The Adaptive Recreation Education Initiative originally launched to simply educate and inspire our communities about the available adaptive recreation programs and technologies in use today. However, as we collaboratively developed the initial content, a deeper message emerged through literary research and hundreds of conversations with DEI organizations and individuals affected by disabilities. The deeper message–the fundamental hurdle for individuals with disabilities to personally adopt a confident, no-limitations mindset is the surrounding culture of our collective apprehension towards the recreational “risk-taking” of adaptive adventurers.
The initiative’s project aims to educate and inform viewers about these pivotal cultural issues and available adaptive recreation resources by creating educational/informational media content and distributing the content across ITO’s entire educational network. The network will effectively reach communities throughout the nation through broadcast and public television, streaming services, and digital lesson content.
1) The first goal of the project is to address and mitigate this cultural phenomenon that creates recreational exclusion for individuals with disabilities. Specifically, we will interview impacted individuals and organizations who can authentically express how the interpersonal misgivings from peers, guardians, and educators evolve to create debilitating personal limitations and self-doubt.
2) The second goal is to inspire underserved individuals by informing them about the exhilaration, enrichment, and empowerment discovered through outdoor recreational activities.

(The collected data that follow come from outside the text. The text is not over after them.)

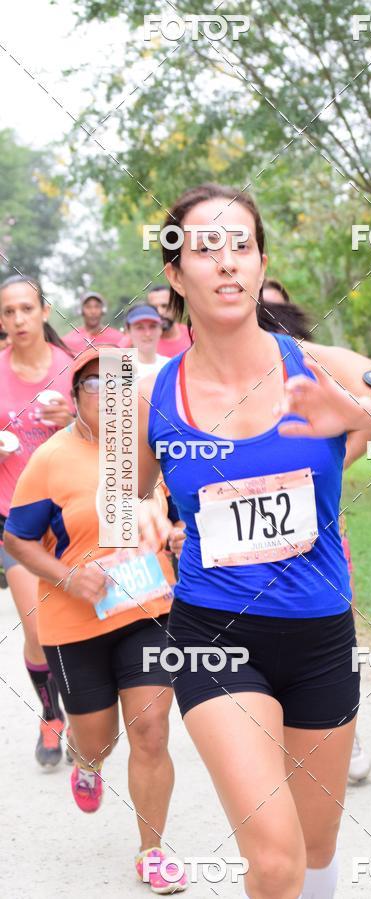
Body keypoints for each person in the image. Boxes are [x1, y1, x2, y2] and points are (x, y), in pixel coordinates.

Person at [136, 182, 371, 899]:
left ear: (260, 265)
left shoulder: (321, 365)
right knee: (276, 860)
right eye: (205, 247)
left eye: (242, 246)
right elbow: (122, 491)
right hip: (214, 634)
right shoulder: (154, 392)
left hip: (319, 637)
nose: (227, 263)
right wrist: (141, 515)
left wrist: (357, 410)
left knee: (316, 855)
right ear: (174, 274)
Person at [4, 345, 188, 894]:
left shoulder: (148, 451)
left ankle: (151, 852)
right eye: (94, 386)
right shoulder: (51, 459)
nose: (108, 397)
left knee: (152, 731)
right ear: (76, 395)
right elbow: (17, 539)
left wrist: (176, 535)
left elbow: (175, 512)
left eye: (119, 386)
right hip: (75, 621)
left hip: (147, 609)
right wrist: (68, 577)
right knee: (98, 737)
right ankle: (87, 761)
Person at [257, 280, 371, 784]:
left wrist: (320, 474)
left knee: (331, 615)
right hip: (242, 546)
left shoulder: (317, 372)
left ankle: (342, 724)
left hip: (319, 526)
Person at [0, 274, 74, 767]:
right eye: (8, 312)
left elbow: (115, 436)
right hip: (16, 519)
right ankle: (51, 715)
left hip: (73, 517)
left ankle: (90, 714)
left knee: (81, 625)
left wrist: (75, 418)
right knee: (37, 626)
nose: (18, 319)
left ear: (44, 312)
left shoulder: (74, 369)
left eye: (27, 309)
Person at [125, 304, 170, 378]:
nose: (147, 333)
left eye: (153, 326)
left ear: (161, 329)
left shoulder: (170, 366)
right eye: (139, 327)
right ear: (128, 331)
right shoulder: (117, 368)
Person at [147, 284, 192, 357]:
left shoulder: (193, 335)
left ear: (176, 307)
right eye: (154, 307)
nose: (160, 312)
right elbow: (124, 366)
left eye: (165, 306)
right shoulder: (139, 340)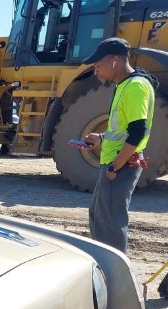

Furthermore, we will educate all individuals about the availability of adaptive service organizations and technologies that help people with disabilities deepen their relationship with nature and gain deserved, recreational access. To do so, we will showcase model examples of adventurers, activities, programs, and technologies by sharing the perspectives of inspirational individuals and adaptive recreation organizations.
3) The third goal is to inform everyone about why and how to be involved in outdoor inclusion causes: volunteering, donating, working with/as an adaptive recreation organization, and the simplest way to be involved, being a social advocate for outdoor inclusion. Our third goal and message will resonate throughout the episodes as we interview social inclusive advocates and explore and discover adaptive recreational services and technologies across the country.
Skiing…biking… paddling… hiking… the list of activities has no foreseeable end. The adaptive activities are the center showpiece as dozens of individuals and organizations thread the action by sharing their unique, yet connected perspectives to explain how they cultivate personal confidence and independence through outdoor recreation. By sharing stories from different perspectives, inspirational individuals, adaptive recreation organizations, and funding organizations, the underlying messages will remain cohesive, consistent, and gain cumulative credibility.
As we entertain and educate our audience with thought-provoking interviews, exhilarating action sequences, and philosophical perspectives, we will also focus to creatively intertwine the curriculum standards of STEAM as educational components to engage multiple learning styles and interests in the classroom.